> _GIVEN RECORDS_

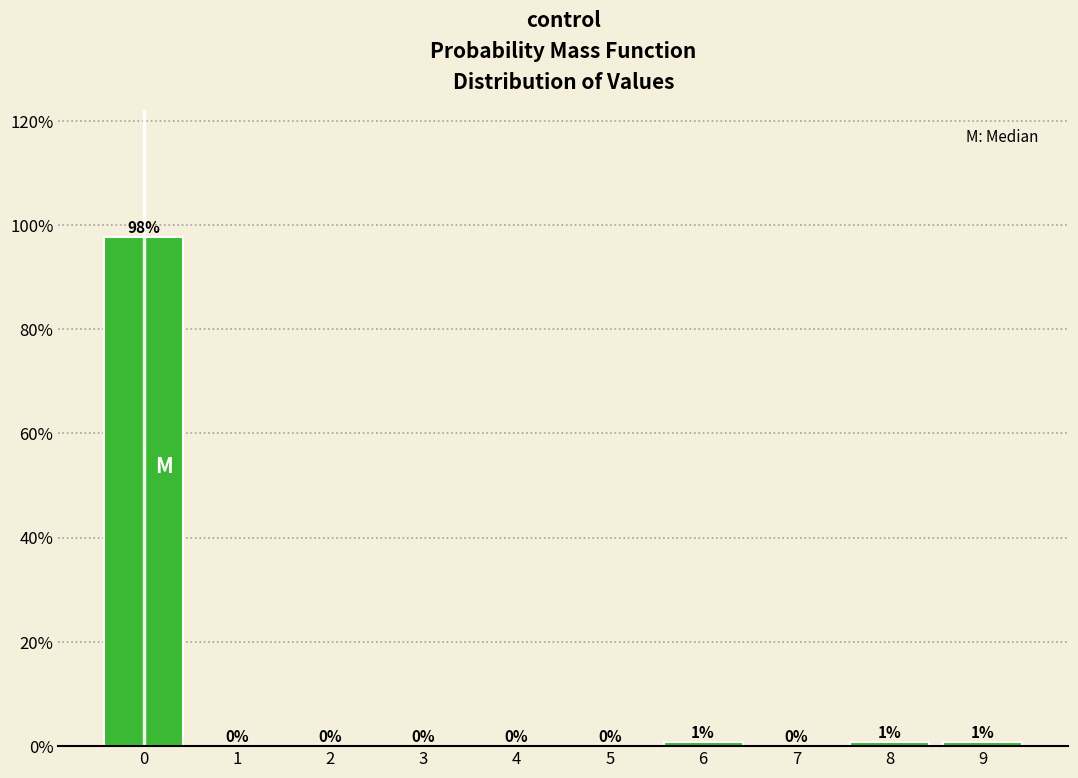

Are the bars horizontal?

No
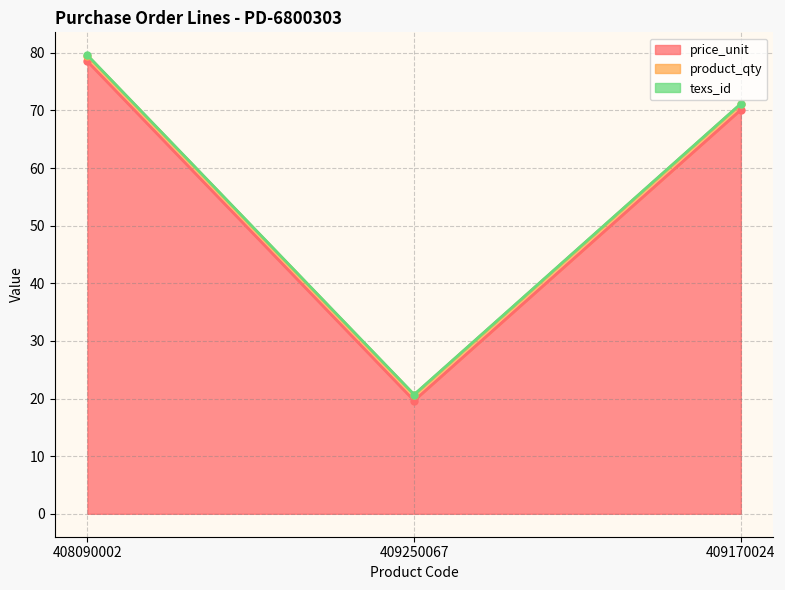

What position from the left is 409170024?

3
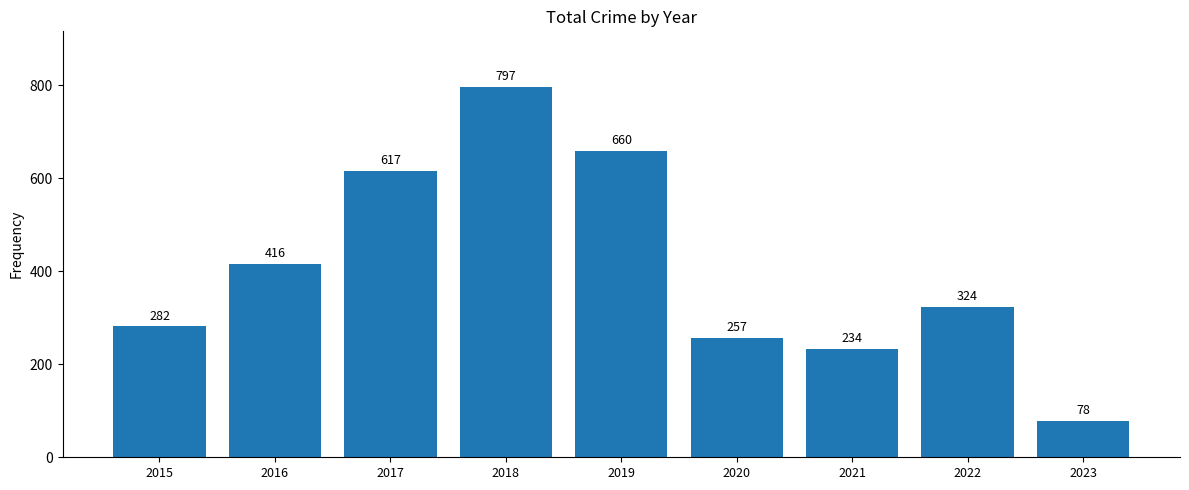

What is the change in value from 2019 to 2022?

-336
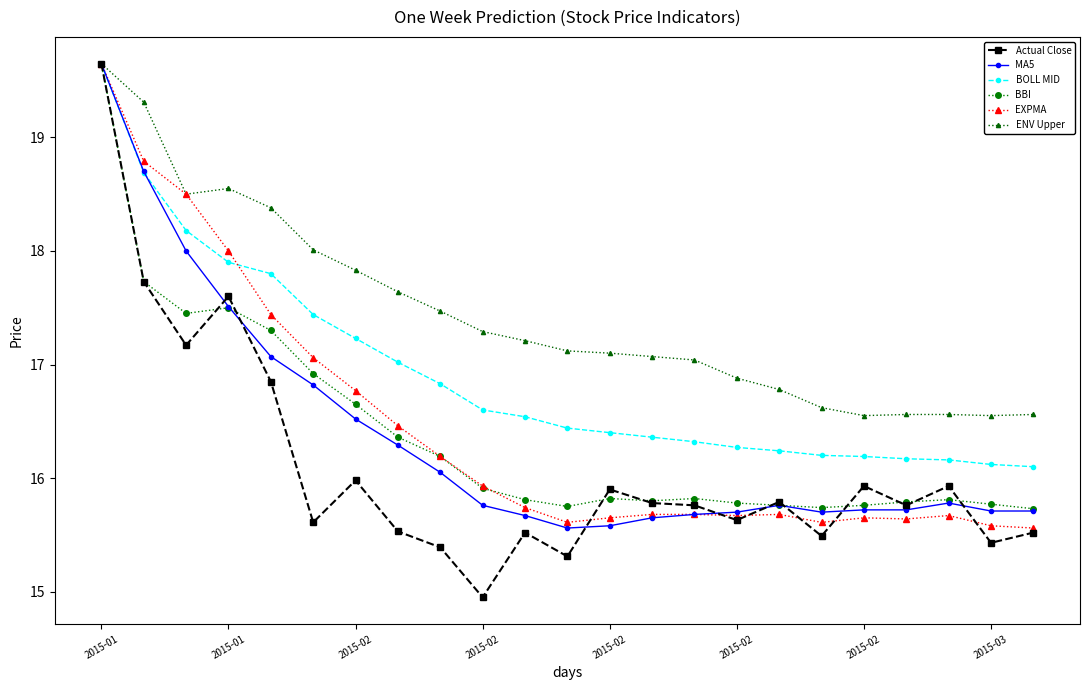

Does the chart display data point markers on the line(s)?

Yes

> _WHAT TO WORK ON_
Extract every line of text from the listing above, word for word. Leave the pictures out.

> _RESULT FOR THIS TASK_
Are the bars horizontal?

No

What position from the left is 409170024?

3

What is the change in value from 2019 to 2022?

-336

Does the chart display data point markers on the line(s)?

Yes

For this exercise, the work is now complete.